Updated 1:13 PM ET, Wed July 11, 2018
In addition to public education, Fed is Best is trying to prevent starvation-related complications through advocacy. These efforts are often met with resistance. In September, del Castillo-Hegyi and her team had a meeting with the World Health Organization to address some concerns about the way the current practices of breastfeeding promotion can inadvertently lead to starvation and dehydration.
“I said, ‘Does the WHO have any plans to inform moms of the risk of insufficient breast milk so she can identify starvation in her baby?’ And the answer was ‘No, our experts had not identified that as a problem.’ I was stunned into silence,” del Castillo-Hegyi said. “They told me that lactation consultants are trained to look for convulsions and lethargy. But [by the time those appear], it can already be too late.”
In 2016, pediatrician Joel L. Bass published a paper in JAMA Pediatrics about the increased risk of sudden unexpected postnatal collapse, a condition in which a healthy-seeming newborn stops breathing and often requires resuscitation, at Baby-Friendly hospitals.
The problem, he explains, is that the requirement for skin-to-skin contact between mother and child after birth and throughout the hospital stay can lead to unsafe conditions for the newborn. Postpartum moms are often exhausted and may not be in a good state to safely hold their children.

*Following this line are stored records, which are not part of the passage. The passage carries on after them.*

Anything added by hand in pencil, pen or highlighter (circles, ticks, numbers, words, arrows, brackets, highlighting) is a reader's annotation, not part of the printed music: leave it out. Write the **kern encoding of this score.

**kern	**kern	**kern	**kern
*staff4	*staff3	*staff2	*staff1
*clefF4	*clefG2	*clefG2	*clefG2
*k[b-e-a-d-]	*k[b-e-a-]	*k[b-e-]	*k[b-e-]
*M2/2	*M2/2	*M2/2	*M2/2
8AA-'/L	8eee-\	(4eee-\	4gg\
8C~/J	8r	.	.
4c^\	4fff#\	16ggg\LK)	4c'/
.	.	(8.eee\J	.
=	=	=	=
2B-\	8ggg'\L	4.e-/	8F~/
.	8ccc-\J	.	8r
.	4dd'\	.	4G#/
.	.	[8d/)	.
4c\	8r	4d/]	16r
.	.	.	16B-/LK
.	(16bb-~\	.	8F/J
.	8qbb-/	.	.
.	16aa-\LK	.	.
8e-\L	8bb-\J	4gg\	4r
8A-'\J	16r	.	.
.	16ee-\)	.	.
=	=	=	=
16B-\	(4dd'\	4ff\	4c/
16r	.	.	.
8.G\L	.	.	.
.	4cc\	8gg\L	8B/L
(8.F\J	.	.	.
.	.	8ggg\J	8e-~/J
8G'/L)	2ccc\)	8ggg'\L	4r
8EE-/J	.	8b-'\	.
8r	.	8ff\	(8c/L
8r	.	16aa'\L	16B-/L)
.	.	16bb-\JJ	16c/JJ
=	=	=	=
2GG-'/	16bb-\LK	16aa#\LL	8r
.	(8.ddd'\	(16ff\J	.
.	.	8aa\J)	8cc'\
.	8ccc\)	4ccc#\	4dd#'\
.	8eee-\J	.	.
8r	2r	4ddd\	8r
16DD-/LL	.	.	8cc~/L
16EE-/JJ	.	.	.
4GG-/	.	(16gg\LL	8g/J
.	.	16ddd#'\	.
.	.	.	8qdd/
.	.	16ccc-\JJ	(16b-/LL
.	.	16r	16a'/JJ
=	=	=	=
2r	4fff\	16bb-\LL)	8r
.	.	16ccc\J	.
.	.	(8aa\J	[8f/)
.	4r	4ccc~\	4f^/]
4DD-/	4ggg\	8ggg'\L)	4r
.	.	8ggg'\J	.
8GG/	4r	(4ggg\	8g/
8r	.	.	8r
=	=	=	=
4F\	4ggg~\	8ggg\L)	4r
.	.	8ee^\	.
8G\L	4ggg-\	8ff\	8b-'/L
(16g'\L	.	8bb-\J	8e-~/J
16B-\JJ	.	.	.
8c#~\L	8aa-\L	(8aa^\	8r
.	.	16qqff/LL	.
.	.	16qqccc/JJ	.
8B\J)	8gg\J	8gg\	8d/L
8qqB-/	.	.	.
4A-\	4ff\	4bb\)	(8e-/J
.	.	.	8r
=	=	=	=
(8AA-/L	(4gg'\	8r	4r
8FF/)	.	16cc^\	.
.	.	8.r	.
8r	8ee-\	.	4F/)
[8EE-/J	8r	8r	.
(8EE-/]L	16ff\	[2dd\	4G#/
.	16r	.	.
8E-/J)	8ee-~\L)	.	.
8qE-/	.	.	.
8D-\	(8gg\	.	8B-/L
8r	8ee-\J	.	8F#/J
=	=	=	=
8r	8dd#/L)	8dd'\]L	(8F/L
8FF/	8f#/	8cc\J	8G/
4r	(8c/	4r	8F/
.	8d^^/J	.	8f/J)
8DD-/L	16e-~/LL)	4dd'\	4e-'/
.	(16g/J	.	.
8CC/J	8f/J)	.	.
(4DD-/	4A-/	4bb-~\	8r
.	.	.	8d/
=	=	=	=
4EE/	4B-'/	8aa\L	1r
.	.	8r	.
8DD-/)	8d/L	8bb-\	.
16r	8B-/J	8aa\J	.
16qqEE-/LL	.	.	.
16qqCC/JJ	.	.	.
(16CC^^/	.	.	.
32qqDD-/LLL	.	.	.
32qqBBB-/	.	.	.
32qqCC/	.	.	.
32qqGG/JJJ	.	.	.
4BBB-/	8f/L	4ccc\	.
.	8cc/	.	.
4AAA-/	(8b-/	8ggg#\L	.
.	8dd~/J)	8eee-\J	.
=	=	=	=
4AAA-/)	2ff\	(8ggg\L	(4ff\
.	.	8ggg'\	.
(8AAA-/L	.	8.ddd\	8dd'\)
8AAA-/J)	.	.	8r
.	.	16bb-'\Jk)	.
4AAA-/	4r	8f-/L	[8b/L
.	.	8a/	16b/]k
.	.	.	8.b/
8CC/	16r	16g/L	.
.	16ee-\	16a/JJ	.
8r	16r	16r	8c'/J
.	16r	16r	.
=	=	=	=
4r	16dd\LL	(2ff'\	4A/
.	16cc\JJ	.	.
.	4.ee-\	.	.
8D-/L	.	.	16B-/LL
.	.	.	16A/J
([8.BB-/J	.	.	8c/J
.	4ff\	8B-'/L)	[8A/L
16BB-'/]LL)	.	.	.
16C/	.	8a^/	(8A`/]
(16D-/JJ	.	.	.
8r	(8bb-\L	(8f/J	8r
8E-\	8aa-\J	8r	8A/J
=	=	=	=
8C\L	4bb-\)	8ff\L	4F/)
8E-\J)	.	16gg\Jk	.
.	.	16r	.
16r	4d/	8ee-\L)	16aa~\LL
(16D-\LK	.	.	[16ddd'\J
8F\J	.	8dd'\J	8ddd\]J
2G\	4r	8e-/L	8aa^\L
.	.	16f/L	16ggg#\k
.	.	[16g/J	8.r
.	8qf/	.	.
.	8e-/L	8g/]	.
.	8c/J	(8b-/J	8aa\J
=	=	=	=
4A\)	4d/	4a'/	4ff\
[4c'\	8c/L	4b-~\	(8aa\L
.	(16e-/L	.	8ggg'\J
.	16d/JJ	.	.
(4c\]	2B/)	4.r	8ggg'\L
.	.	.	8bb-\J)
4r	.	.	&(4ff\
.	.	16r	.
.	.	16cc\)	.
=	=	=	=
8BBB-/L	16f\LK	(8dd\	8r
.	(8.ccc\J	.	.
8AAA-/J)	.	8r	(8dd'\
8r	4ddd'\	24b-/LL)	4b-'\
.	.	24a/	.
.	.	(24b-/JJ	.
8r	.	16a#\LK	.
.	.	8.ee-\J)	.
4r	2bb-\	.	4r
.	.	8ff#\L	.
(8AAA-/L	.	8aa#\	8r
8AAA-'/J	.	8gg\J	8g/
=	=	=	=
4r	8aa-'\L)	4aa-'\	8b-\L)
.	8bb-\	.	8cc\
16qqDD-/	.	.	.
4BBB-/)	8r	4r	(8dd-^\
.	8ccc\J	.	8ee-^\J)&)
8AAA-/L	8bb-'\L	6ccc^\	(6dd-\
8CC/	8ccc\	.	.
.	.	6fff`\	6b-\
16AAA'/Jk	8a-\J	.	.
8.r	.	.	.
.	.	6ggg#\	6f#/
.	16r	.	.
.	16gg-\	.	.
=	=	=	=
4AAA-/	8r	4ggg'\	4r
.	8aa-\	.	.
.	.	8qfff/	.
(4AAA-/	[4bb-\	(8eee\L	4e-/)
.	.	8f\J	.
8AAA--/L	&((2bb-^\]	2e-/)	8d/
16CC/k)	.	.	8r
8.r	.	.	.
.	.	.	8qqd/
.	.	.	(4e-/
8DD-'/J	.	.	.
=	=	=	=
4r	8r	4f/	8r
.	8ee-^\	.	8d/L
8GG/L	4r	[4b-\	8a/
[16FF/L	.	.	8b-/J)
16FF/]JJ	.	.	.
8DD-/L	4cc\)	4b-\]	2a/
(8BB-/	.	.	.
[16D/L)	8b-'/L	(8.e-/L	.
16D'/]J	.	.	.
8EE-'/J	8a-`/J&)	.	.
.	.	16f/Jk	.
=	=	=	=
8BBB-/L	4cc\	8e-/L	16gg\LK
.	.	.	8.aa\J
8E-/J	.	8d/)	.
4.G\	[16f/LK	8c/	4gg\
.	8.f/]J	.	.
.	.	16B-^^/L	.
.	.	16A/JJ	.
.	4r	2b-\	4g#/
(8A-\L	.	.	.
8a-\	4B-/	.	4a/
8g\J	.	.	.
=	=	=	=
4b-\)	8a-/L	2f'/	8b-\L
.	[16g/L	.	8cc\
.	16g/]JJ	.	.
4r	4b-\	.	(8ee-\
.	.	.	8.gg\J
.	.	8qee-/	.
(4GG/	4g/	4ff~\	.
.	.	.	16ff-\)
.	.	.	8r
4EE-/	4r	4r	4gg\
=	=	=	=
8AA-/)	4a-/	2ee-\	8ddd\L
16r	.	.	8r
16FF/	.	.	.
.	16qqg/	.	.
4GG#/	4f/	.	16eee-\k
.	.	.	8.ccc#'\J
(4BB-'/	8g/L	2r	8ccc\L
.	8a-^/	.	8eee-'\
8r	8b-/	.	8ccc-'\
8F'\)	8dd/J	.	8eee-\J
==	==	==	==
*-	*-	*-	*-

He has other concerns: The pressure to room-in can pose risks, as it increases the chance that a tired mom will attempt to feed her baby in bed and accidentally drop or suffocate the child. The ban on pacifiers is ill-conceived, considering that research shows they don’t decrease breastfeeding rates, but they do decrease the risk of sudden infant death syndrome.
Lastly, Bass questions the ban on formula, on account of the fact that there is no evidence that formula use early on leads to decreased breastfeeding rates. In fact, studies have found that early formula use boosts breastfeeding rates in the long run by giving new moms a chance to relax and allow their milk to come in.
“The Baby-Friendly model, while well-intentioned, just didn’t turn out the way they thought it would,” said Bass, who’s optimistic that change is afoot. “These things don’t happen quickly, but I think you can’t escape the increasing data.”